At Wales Millennium Centre

Cape Town Opera & WMC: Showboat , Wales Millennium Centre , July 23, 2014
At Wales Millennium Centre by Cape Town Opera & WMC: Showboat The Mississippi is foremost among the great rivers in its cultural impact. Mark Twain took its fame to the world and Huck Finn impelled Jonathan Raban and his boat to take to the water a century later. The result was one of the great books of travel “Old Glory”. Completing the triangle a third work of weight, Jerome Kern’s “Showboat”, premiered in 1927. In the hands of Cape Town Opera this “Showboat” makes for an event that is rare in performance. A beauty of theatre is that it is infinitely renewable. But it feels is as nothing more can be made from this show, that director Janice Honeyman’s production is one for a lifetime.

“Showboat” is crucial in the development of the musical but formally it has one unique characteristic. Its emotional centre resides in a character with hardly a line of dialogue to his name. For the opening night in Cardiff Otto Maidi plays Joe and sings “Ol Man River” in a performance of show-stopping magnificence. The most wracked of Hammerstein’s lyrics include “tote dat bale” and the bales of cotton in Johan Engels’ design are fifteen feet high. The main song is better known than its later reprise. “I’m tired of living/ And scared of dying” becomes “but I keep laughing, instead of crying/ I must keep fighting, until I’m dying.”

The first act creates a series of high points around the starkness and emotion of ‘Ol Man River”. Timothy le Roux is creator of the electrifying dance for “Can’t Help Loving Dat Man.” There is a style of rapid change in speed of movement to the choreography that makes it utterly of South Africa. The plot darkens when Nobuntu Mpahlaza takes the lead for her ominous number “Misery’s Coming Round.” The first act closes with “You Are Love” and it sounds a new song in the hands of opera performers Magdalene Minnaar and Blake Fischer.

The singing highlight of the second act is Angela Kerrison’s lament for “Bill.” At its most poignant moment Gareth Jones pauses his baton and the voice sings unaccompanied. The plot, removed in the main to Chicago, is a series of episodic slivers from the novel. Characters rise and fall at speed, meet and re-meet, more commonly by accident than plot logic. The dance high point is a sequence of the Charleston performed at a blurring velocity. Some of the dandies in the ensemble match vertically-striped blazers with socks of horizontal stripes.

The lavish costume for the forty-six strong cast is the work of Birrie le Roux. Mannie Manim’s lighting design creates an image of the fallen Julie. She is picked out in a gorgeous yellow dress in contrast with the tatterdemalion costume of the Natchez riverfronters.

The four-city 2014 tour “Showboat” is a result of the partnership agreement between venue and company. That partnership saw Bryn Terfel’s debut in South Africa alongside the WMC chorus, the seventy members of Only Kids Aloud. The WMC Chair was in South Africa in May to renew the partnership. There are plans for singers to benefit from Denis O’Neill’s Academy of the Voice. WMC Artistic Director Graeme Farrow says in a public address that he has been stunned by the company’s treatment of Verdi’s “Macbeth.” Nothing is set as yet, says the WMC, but watch this space. In the meantime the community audiences for the huge company of ninety has ranged from the pupils from Mount Stuart, St Mary’s and Grangetown Primary Schools to the Senior Citizens of Butetown’s Community Centre.

- **RECORDS SUPPLIED**:
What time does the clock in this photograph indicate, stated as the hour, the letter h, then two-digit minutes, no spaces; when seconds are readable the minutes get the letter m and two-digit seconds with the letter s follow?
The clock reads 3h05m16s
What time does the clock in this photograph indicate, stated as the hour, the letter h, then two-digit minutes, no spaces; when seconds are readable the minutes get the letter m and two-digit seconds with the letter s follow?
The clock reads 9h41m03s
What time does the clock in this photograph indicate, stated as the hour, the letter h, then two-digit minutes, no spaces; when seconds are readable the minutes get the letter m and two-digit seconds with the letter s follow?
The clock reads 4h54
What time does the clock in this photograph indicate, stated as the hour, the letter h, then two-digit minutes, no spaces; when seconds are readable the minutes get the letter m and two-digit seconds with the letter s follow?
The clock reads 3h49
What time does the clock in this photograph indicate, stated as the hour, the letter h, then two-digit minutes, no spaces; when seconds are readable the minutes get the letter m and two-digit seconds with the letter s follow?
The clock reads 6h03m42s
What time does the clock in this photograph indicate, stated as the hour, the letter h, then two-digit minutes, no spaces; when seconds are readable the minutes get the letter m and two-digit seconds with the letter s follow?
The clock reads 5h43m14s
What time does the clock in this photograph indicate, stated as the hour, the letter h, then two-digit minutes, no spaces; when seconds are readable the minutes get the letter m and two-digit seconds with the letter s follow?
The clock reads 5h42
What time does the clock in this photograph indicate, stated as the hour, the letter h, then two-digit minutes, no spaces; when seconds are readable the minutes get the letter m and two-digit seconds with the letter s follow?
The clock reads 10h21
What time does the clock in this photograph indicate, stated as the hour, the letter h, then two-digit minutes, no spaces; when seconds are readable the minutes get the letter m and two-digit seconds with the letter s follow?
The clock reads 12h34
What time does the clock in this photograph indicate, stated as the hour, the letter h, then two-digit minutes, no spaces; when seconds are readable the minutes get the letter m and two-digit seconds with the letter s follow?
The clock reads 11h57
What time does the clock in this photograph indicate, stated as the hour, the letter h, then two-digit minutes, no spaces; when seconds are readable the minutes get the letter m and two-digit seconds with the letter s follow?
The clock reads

- **WHAT IS ASKED**:
a) According to the Showboat review, who plays Joe on the opening night in Cardiff?
b) Rework the part of the Showboat review starting with "The four-city 2014" and going on through "Butetown’s Community Centre.", writing "three-city" in place of "four-city".
The records have nothing to do with what you're asked here.

- **SET OF ANSWERS**:
a) Otto Maidi

b)
The three-city 2014 tour “Showboat” is a result of the partnership agreement between venue and company. That partnership saw Bryn Terfel’s debut in South Africa alongside the WMC chorus, the seventy members of Only Kids Aloud. The WMC Chair was in South Africa in May to renew the partnership. There are plans for singers to benefit from Denis O’Neill’s Academy of the Voice. WMC Artistic Director Graeme Farrow says in a public address that he has been stunned by the company’s treatment of Verdi’s “Macbeth.” Nothing is set as yet, says the WMC, but watch this space. In the meantime the community audiences for the huge company of ninety has ranged from the pupils from Mount Stuart, St Mary’s and Grangetown Primary Schools to the Senior Citizens of Butetown’s Community Centre.